In order for this to work, the program needs to have the ability for it to be executed out of order, or in partial order, without the final output being affected. Concurrency should therefore be thought of more as the structure of a program, versus parallelism which pertains more to the execution of the program. A program which implements concurrrency, and which is executed in a multi-processor environment, could implement parallelism - both of these concepts are therefore not mutually exclusive.

Checkout analogy

I came across this analogy during my reading, that I think really helps illustrate the point.

  • Imagine a shop with a single cashier. Concurrency would be having two lines of customers that both have to pay at that single cashier. The lines take turns paying, and while the first customer might have finished paying and is packing away their items, the cashier might start with the second customer.
  • Now imagine the shop with two cashiers and two lines. Both lines are independent and get their own cashier.
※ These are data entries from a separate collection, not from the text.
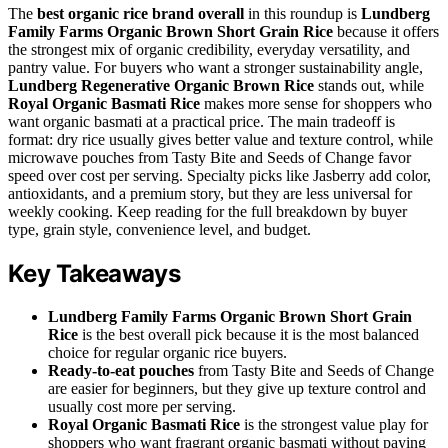
The
best organic rice brand overall
in this roundup is
Lundberg
Family Farms Organic Brown Short Grain Rice
because it offers
the strongest mix of organic credibility, everyday versatility, and
pantry value. For buyers who want a stronger sustainability angle,
Lundberg Regenerative Organic Brown Rice
stands out, while
Royal Organic Basmati Rice
makes more sense for shoppers who
want organic basmati at a practical price. The main tradeoff is
format: dry rice usually gives better value and texture control, while
microwave pouches from Tasty Bite and Seeds of Change favor
speed over cost per serving. Specialty picks like Jasberry add color,
antioxidants, and a premium story, but they are less universal for
weekly cooking. Keep reading for the full breakdown by buyer
type, grain style, convenience level, and budget.
Key Takeaways
Lundberg Family Farms Organic Brown Short Grain
Rice
is the best overall pick because it is the most balanced
choice for regular organic rice buyers.
Ready-to-eat pouches
from Tasty Bite and Seeds of Change
are easier for beginners, but they give up texture control and
usually cost more per serving.
Royal Organic Basmati Rice
is the strongest value play for
shoppers who want fragrant organic basmati without paying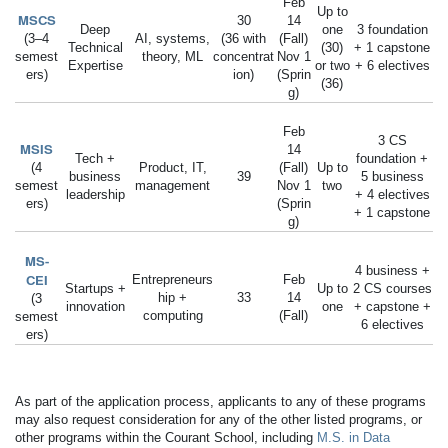
Feb
Up to
MSCS
30
14
Deep
one
3 foundation
(3–4
AI, systems,
(36 with
(Fall)
Technical
(30)
+ 1 capstone
semest
theory, ML
concentrat
Nov 1
Expertise
or two
+ 6 electives
ers)
ion)
(Sprin
(36)
g)
Feb
3 CS
MSIS
14
Tech +
foundation +
(4
Product, IT,
(Fall)
Up to
business
39
5 business
semest
management
Nov 1
two
leadership
+ 4 electives
ers)
(Sprin
+ 1 capstone
g)
MS-
4 business +
CEI
Entrepreneurs
Feb
Startups +
Up to
2 CS courses
hip +
33
14
(3
innovation
one
+ capstone +
computing
(Fall)
semest
6 electives
ers)
As part of the application process, applicants to any of these programs
may also request consideration for any of the other listed programs, or
other programs within the Courant School, including
M.S. in Data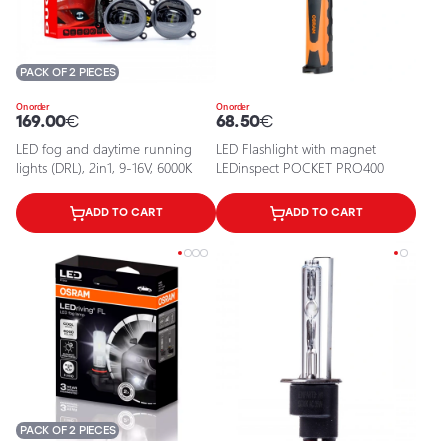
PACK OF 2 PIECES
On order
On order
169.00
€
68.50
€
LED fog and daytime running
LED Flashlight with magnet
lights (DRL), 2in1, 9-16V, 6000K
LEDinspect POCKET PRO400
ADD TO CART
ADD TO CART
PACK OF 2 PIECES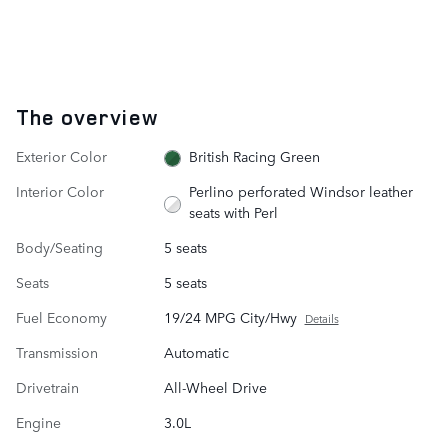
The overview
Exterior Color
British Racing Green
Interior Color
Perlino perforated Windsor leather
seats with Perl
Body/Seating
5 seats
Seats
5 seats
Fuel Economy
19/24 MPG City/Hwy
Details
Transmission
Automatic
Drivetrain
All-Wheel Drive
Engine
3.0L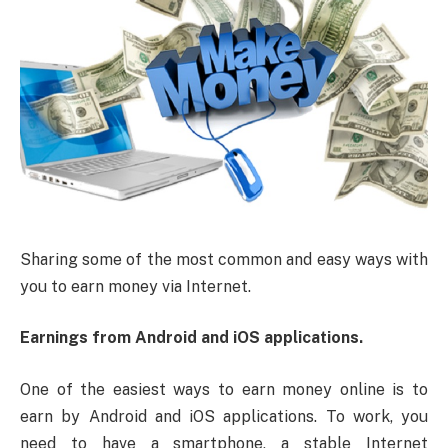
Sharing some of the most common and easy ways with
you to earn money via Internet.
Earnings from Android and iOS applications.
One of the easiest ways to earn money online is to
earn by Android and iOS applications. To work, you
need to have a smartphone, a stable Internet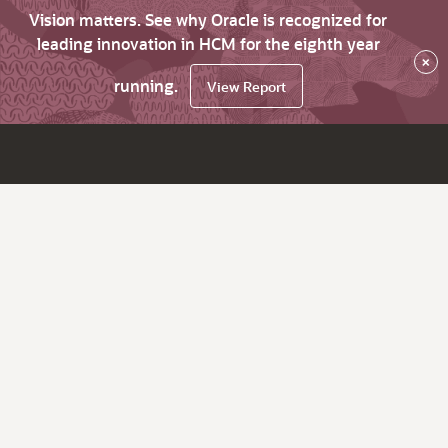
Vision matters. See why Oracle is recognized for
leading innovation in HCM for the eighth year
×
running.
View Report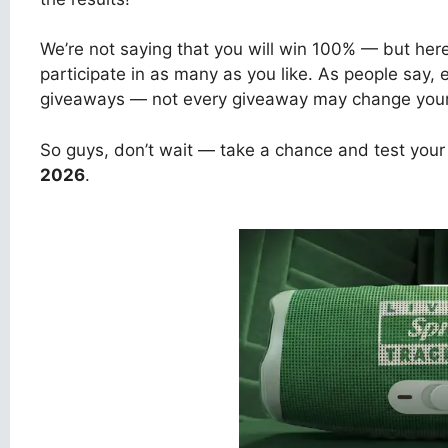
We’re not saying that you will win 100% — but her
participate in as many as you like. As people say,
giveaways — not every giveaway may change your l
So guys, don’t wait — take a chance and test your
2026
.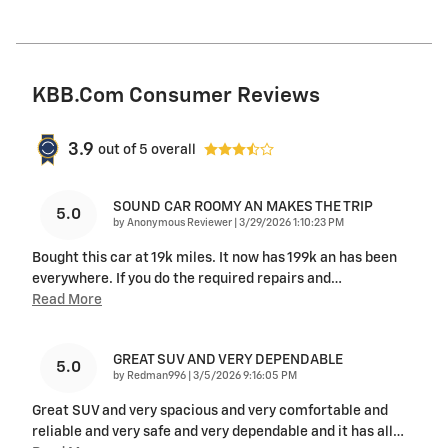
KBB.com Consumer Reviews
3.9
out of
5
overall
SOUND CAR ROOMY AN MAKES THE TRIP
5.0
on
by
Anonymous Reviewer
|
3/29/2026 1:10:23 PM
Bought this car at 19k miles. It now has 199k an has been
everywhere. If you do the required repairs and
…
Read More
GREAT SUV AND VERY DEPENDABLE
5.0
on
by
Redman996
|
3/5/2026 9:16:05 PM
Great SUV and very spacious and very comfortable and
reliable and very safe and very dependable and it has all
…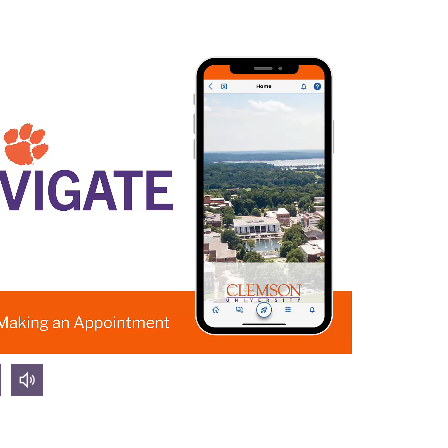
olume
volume
own
up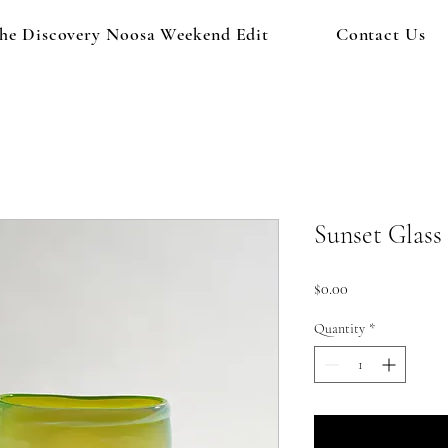
he Discovery Noosa Weekend Edit
Contact Us
Sunset Glass
Price
$0.00
Quantity
*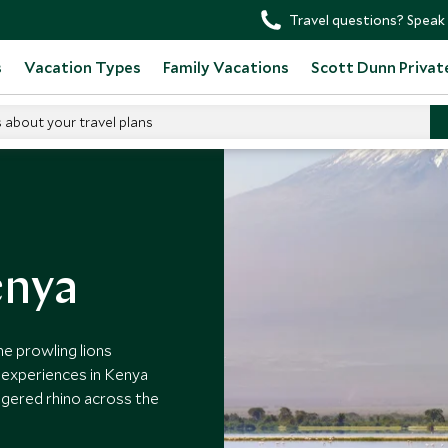
Travel questions? Speak 
s
Vacation Types
Family Vacations
Scott Dunn Privat
s about your travel plans
enya
he prowling lions
e experiences in Kenya
ngered rhino across the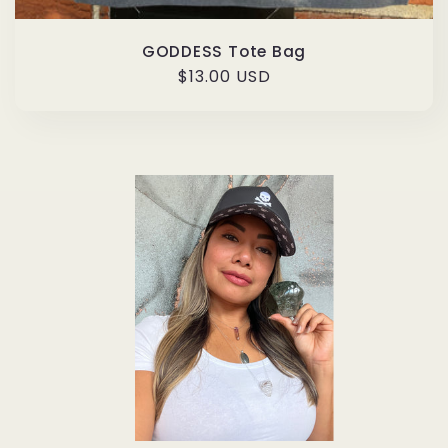
GODDESS Tote Bag
Regular
$13.00 USD
price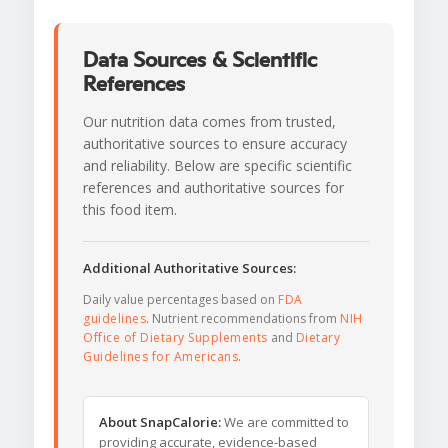
Data Sources & Scientific
References
Our nutrition data comes from trusted,
authoritative sources to ensure accuracy
and reliability. Below are specific scientific
references and authoritative sources for
this food item.
Additional Authoritative Sources:
Daily value percentages based on
FDA
guidelines
. Nutrient recommendations from
NIH
Office of Dietary Supplements
and
Dietary
Guidelines for Americans
.
About SnapCalorie:
We are committed to
providing accurate, evidence-based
This illustrates parallelism.

How this all relates to JavaScript

Modern browsers typically set up each browser tab to run in a separate thread (this is why we can refresh one tab, go to a second one to refresh that, and return to the first to find it updated.

If we have a JavaScript application running within a browser tab, this will be single-threaded by default. We can however, set up a multi-threadded environment to run tasks concurrently, by using web workers. If you haven't already, be sure to read about them in my previous post on Browser Web Workers. This is helpful in cases where you might have a computationally expensive calculation that would block the main thread.

It is not possible to execute parallel processing in JavaScript browsers, although there is the possibility of running clusters server side, allowing you to distribute incoming network connections over multiple processes.

JavaScript allows for asynchronous programming in a runtime environment through Node and web APIs. Read more about how JavaScript works in my JavaScript Fundamentals post, but this is essentially managed through an event-driven system. This should not be confused with multi-threadding however, as this still uses a single thread.